Work to complete:
From the line holding "[source,language-bash]" to the final line of the entries, set down each line exactly, including both, and nothing more.

=====

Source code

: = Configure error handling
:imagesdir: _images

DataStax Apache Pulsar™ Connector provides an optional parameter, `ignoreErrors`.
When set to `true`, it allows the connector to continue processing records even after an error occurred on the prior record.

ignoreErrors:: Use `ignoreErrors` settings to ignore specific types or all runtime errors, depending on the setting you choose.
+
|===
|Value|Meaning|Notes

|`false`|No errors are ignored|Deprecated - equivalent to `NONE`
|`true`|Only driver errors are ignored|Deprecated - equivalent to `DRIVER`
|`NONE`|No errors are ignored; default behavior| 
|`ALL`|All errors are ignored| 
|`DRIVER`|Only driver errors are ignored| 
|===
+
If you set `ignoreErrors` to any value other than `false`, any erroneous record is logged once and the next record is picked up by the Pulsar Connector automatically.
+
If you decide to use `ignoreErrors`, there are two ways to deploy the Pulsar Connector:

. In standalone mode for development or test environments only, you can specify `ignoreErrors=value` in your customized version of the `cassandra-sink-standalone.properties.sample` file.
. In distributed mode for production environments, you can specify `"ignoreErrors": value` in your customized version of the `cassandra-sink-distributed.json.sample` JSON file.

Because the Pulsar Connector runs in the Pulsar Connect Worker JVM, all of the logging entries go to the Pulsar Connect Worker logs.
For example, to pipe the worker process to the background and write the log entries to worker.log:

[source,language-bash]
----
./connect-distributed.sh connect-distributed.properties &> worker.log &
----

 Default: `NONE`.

=====

Your response:
[source,language-bash]
----
./connect-distributed.sh connect-distributed.properties &> worker.log &
----

 Default: `NONE`.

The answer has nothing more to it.